-- Task item --
Find the line with "index pip: (56, 117)" in the entries below. Repeat it, every following line, and the line with "pinky tip: (98, 127)", exactly and with nothing added.

Human pose keypoint data
>>>>
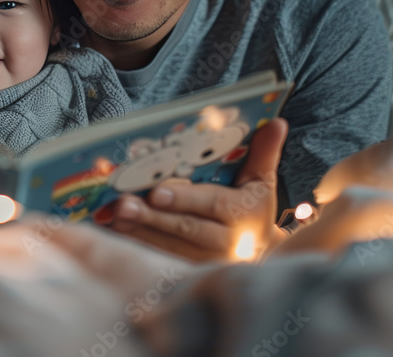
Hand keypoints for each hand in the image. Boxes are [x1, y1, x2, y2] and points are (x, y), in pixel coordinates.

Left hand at [108, 117, 288, 261]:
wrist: (260, 253)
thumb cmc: (254, 209)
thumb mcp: (262, 181)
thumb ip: (264, 153)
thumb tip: (277, 122)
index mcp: (244, 215)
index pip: (213, 204)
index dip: (184, 198)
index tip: (156, 191)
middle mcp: (227, 242)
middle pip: (186, 229)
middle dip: (152, 217)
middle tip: (123, 205)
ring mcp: (208, 260)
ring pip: (170, 246)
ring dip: (140, 231)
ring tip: (114, 215)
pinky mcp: (191, 271)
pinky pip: (162, 258)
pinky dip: (139, 244)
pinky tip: (117, 231)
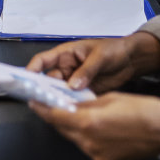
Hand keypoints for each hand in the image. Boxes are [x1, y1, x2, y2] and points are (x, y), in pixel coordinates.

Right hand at [25, 32, 159, 94]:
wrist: (131, 59)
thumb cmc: (114, 49)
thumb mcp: (99, 56)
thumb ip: (86, 71)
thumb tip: (73, 85)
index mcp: (66, 54)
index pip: (43, 61)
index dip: (33, 69)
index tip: (27, 80)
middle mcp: (67, 68)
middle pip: (49, 80)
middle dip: (47, 90)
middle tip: (46, 100)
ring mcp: (75, 80)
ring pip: (61, 92)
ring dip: (60, 99)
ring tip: (62, 106)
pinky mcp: (84, 91)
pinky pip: (74, 99)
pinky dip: (73, 104)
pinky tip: (75, 110)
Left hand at [28, 92, 159, 159]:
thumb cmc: (144, 110)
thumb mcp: (110, 99)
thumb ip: (85, 104)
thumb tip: (70, 105)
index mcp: (88, 124)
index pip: (56, 117)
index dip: (43, 109)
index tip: (34, 102)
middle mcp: (89, 143)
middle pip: (64, 129)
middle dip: (58, 117)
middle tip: (54, 105)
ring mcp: (97, 155)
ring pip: (76, 139)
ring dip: (74, 127)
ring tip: (81, 114)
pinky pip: (90, 147)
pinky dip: (89, 137)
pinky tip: (98, 127)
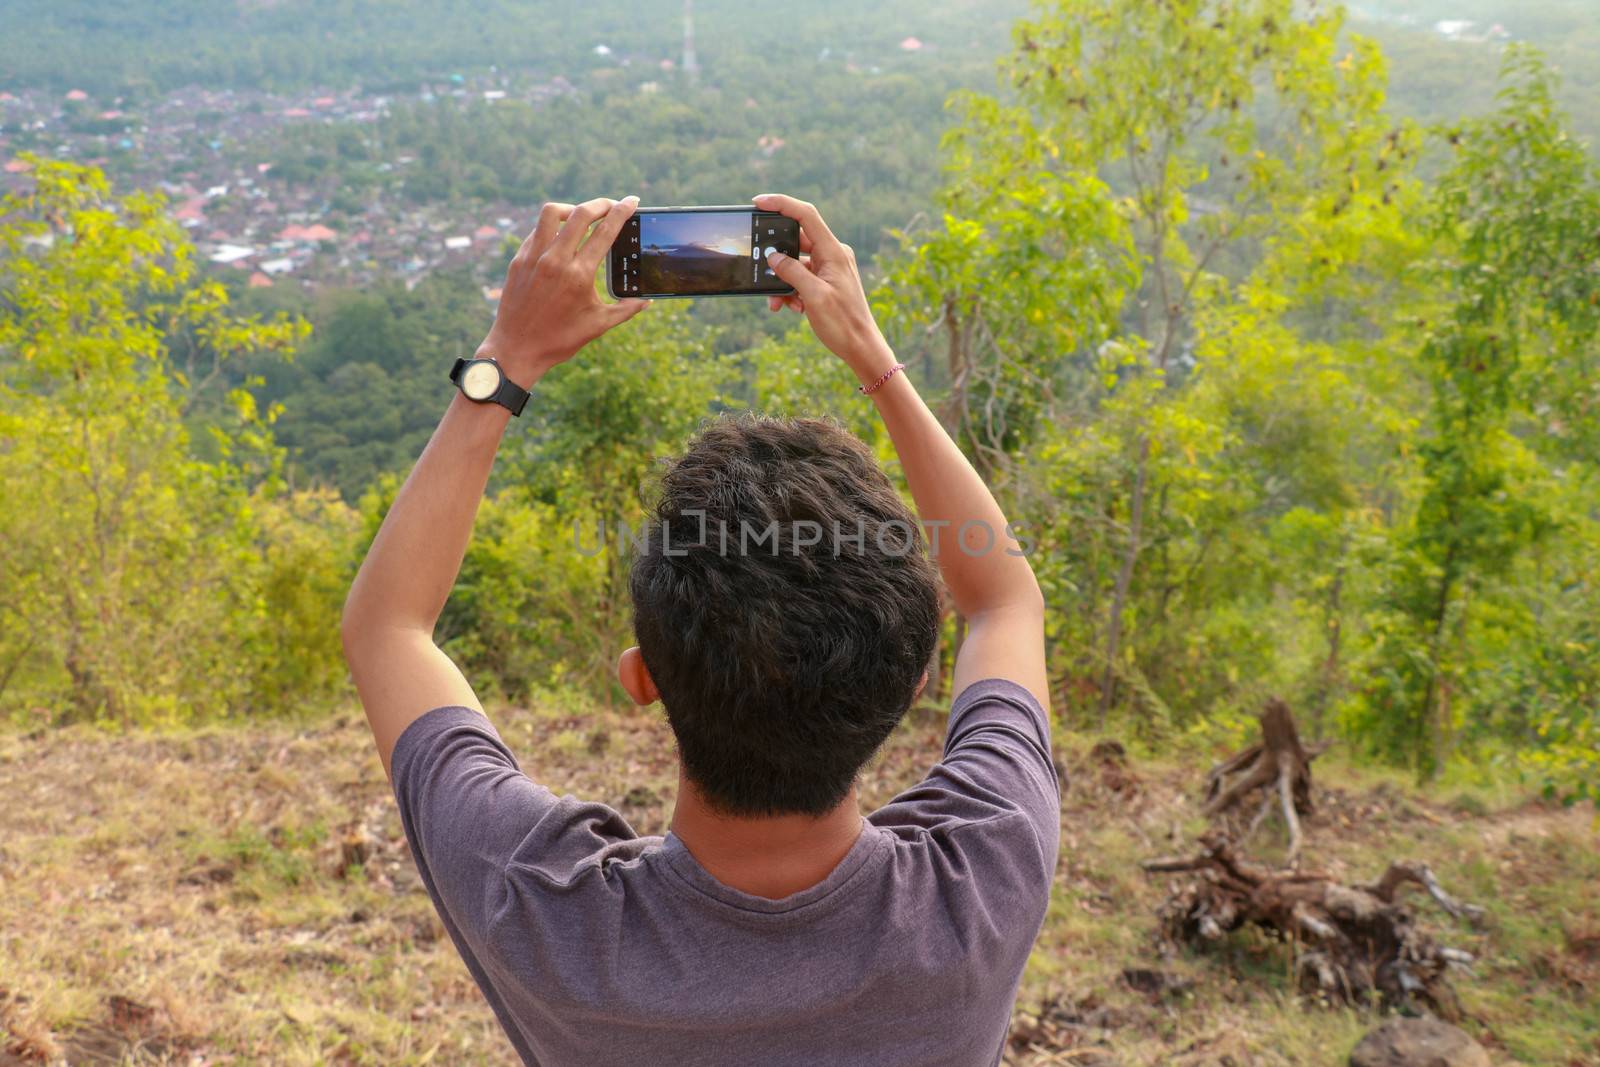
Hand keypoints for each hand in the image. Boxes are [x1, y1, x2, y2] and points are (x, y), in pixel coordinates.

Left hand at [476, 197, 647, 384]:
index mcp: (579, 275)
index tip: (632, 201)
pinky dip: (551, 227)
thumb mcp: (597, 326)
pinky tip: (561, 235)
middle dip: (601, 203)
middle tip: (612, 204)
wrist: (516, 349)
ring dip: (571, 208)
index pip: (605, 232)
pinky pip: (536, 231)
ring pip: (552, 213)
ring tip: (582, 214)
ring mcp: (533, 257)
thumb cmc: (559, 340)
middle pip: (581, 214)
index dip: (622, 212)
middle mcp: (555, 261)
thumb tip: (646, 301)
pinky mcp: (518, 260)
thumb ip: (625, 310)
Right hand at [753, 193, 895, 379]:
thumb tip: (773, 257)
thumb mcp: (813, 296)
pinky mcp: (825, 282)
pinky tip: (791, 307)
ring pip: (794, 264)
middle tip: (760, 271)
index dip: (781, 204)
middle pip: (795, 241)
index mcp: (833, 251)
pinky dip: (791, 290)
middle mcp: (832, 255)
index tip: (757, 203)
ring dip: (781, 281)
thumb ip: (791, 272)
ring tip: (778, 303)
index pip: (805, 215)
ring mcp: (829, 268)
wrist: (861, 347)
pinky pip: (801, 278)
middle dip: (775, 258)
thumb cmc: (843, 323)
<<<<
-- Expected answer --
index pip: (56, 117)
index dip: (43, 109)
index tip: (34, 102)
middle mcp: (89, 143)
middle pip: (64, 129)
middle dip: (58, 117)
middle tip: (54, 105)
ring mcp: (97, 155)
ring pip: (76, 139)
ring dip: (74, 127)
ring tip: (81, 114)
pinky pip: (90, 147)
pinky dip: (89, 137)
pinky tip: (98, 127)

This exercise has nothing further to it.